The problem lies in the American's alienation from political participation, which can largely be attributed to the fact that more and more public decisions are being made farther and farther away from the average citizen. We have witnessed an "out-sourcing" of politics, as evidenced by a centralization of power in Washington, followed by the further centralization of power in the executive that would even have horrified Hamilton.

Washington political debates, however, are about subjects so complex and so foreign to the common experience of the average American, that who could blame his apathy. Moreover, with fewer real decisions being made in his community, it is understandable why he would stay at home.

Of course we cannot deny the many other cultural factors contributing to our individualism, such as the working citizen having become a mere worker; and an over-worked worker at that, for how else will he satisfy his ever pressing new wants which inevitably become needs.

Finally, I would disagree fundamentally with the diagnosis of an absence of a proto soft-despotism. Permit me a few observations to make my point:

(1) The stock market's slavish hanging on to the every word of the Fed. (2) The continuous expansion of "rights" (now in debate is the right to health care, to a college education, etc.). (3) The absurd debate questions that make it seem as if the president must be prepared to do something about just about every problem anyone can come up with. Well, I admit none of these reasons are very persuasive, but I am tired and having a difficult time thinking up my usual list.

Now, my diagnosis is not the whole story; like anything real, the problem is much more complex, especially since we are talking about the decay of republicanism and its supporting public virtues, which alone allowed us to become the most prosperous and power nation in history.

Nevertheless, from the tenor of your posts, e.g., the abdication of personal responsibility re mortgages, our consumption based economy (as if that could even be a base), etc, I gather you will get my drift in this post.
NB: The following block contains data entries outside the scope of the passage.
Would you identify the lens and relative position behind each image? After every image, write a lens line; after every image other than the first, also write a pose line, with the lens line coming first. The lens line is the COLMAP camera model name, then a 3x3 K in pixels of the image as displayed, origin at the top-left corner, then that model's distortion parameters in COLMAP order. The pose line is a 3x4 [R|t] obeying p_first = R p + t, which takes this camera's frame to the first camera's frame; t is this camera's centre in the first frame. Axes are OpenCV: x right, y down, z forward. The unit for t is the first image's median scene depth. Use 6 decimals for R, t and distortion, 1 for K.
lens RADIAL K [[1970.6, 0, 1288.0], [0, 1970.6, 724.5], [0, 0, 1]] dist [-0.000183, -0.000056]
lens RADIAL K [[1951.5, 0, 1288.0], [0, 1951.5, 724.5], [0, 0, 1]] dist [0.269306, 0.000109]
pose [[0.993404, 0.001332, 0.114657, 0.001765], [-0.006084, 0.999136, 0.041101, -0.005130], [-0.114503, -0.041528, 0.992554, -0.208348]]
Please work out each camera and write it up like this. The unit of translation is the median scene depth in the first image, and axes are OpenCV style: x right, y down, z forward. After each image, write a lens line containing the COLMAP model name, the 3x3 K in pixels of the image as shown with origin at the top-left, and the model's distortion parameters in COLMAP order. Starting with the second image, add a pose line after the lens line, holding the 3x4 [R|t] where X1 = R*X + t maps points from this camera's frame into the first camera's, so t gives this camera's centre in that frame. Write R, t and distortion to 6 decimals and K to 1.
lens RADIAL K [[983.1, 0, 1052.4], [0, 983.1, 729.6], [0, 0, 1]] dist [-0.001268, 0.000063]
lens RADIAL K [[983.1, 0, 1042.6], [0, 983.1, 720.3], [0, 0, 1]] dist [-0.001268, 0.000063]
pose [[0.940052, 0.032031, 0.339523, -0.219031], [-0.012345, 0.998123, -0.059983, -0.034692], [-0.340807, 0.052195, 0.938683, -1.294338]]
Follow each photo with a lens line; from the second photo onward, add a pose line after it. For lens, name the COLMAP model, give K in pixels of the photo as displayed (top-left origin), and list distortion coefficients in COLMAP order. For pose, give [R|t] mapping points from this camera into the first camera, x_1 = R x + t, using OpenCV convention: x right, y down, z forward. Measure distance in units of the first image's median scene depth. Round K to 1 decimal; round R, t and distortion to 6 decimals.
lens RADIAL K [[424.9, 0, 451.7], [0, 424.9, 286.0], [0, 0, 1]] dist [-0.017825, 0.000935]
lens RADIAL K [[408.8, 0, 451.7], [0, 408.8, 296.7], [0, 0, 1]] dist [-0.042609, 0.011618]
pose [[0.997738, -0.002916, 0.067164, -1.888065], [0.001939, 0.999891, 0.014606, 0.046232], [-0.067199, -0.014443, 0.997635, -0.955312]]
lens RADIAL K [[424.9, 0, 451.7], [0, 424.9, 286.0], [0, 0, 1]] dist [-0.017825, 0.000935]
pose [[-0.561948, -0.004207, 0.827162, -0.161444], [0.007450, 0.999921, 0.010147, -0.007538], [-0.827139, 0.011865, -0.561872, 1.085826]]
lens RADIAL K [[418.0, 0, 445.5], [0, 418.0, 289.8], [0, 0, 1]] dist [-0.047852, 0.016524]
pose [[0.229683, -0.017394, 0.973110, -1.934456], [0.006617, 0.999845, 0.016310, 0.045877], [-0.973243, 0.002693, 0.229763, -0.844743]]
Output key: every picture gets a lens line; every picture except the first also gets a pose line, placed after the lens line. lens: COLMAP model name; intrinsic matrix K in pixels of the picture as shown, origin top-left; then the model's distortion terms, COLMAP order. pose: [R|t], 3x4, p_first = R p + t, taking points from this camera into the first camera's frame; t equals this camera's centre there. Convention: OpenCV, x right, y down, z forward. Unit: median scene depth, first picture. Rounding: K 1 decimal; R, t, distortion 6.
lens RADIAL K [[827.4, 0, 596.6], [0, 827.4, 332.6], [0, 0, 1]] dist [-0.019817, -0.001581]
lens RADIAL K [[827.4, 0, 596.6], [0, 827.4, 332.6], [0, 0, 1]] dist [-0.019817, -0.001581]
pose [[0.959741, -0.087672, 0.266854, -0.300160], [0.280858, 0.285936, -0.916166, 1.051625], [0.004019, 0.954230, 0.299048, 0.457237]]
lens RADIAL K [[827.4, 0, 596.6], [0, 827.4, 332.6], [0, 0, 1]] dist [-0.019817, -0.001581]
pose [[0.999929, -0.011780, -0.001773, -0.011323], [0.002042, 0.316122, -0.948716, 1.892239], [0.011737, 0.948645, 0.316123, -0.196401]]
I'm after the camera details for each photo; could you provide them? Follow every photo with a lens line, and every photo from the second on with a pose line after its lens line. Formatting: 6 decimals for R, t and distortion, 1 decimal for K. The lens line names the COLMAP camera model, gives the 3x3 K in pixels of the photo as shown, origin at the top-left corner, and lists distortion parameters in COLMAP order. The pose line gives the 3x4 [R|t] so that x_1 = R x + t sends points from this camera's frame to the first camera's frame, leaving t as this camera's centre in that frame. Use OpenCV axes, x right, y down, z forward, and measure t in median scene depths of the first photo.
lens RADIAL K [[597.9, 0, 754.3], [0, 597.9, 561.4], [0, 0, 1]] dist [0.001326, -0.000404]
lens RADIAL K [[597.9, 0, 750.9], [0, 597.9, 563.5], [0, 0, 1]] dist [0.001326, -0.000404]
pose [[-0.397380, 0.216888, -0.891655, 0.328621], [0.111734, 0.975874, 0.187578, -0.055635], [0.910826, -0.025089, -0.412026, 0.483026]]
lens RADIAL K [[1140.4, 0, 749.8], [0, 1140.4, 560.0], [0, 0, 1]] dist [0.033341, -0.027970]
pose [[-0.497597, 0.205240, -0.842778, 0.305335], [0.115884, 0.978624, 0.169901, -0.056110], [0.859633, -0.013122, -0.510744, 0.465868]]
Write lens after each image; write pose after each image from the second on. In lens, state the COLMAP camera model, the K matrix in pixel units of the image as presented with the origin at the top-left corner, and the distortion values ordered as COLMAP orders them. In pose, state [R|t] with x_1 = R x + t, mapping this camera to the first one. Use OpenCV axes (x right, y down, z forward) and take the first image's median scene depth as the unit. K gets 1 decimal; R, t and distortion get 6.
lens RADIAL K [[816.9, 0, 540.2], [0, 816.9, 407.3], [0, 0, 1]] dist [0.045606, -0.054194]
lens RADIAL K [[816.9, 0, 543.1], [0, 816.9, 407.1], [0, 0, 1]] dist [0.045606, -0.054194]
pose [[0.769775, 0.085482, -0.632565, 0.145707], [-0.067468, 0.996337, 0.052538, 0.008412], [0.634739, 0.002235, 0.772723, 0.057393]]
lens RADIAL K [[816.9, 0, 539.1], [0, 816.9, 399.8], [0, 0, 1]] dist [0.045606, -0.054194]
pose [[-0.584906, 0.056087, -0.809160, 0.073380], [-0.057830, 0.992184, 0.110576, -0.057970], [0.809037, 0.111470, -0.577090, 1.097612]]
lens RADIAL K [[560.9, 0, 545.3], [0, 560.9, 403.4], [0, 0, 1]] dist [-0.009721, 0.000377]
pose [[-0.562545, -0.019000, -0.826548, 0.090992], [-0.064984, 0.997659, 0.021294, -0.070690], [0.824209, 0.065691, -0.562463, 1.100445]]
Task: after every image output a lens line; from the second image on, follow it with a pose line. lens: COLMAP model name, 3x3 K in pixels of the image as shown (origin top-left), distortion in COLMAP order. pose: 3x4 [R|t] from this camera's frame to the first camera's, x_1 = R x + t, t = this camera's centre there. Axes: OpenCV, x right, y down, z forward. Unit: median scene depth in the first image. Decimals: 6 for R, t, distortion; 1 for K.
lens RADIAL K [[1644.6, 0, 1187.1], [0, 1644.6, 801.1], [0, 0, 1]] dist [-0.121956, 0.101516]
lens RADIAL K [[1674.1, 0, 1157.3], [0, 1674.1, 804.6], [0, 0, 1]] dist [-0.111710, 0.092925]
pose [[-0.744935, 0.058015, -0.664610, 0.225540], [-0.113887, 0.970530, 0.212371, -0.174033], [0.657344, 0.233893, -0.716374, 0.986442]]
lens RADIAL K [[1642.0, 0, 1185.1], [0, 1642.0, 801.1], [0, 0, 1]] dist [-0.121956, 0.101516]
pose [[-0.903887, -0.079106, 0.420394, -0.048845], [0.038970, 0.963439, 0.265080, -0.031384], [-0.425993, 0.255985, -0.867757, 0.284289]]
Thanks again for the thoughtful blog.

-Joseph

Anonymous said...

As a member of the Roman Catholic Church, I hold the Creed of my Church to be true, which means by definition that the belief of any other religion in contradiction to that Creed must be categorically false


It may also be a sign of Buckley's passing that it happens that same week that Pew released a survey showing the diminishing Catholic Church. Evangelical Christians are now the plurality religious group in America, and certainly a continued force in politics. G.W.B. was fueled to two victories by evangelicals, and while he was old enough to remember the intellectual formation of the conservative movement, the GOPer who follows McCain won't. Buckley's politics to the extent they come from his Catholic Creed are increasingly obsolete, and the decline and change in religion is as much a part of the breaking of the stool as the Soviet Union.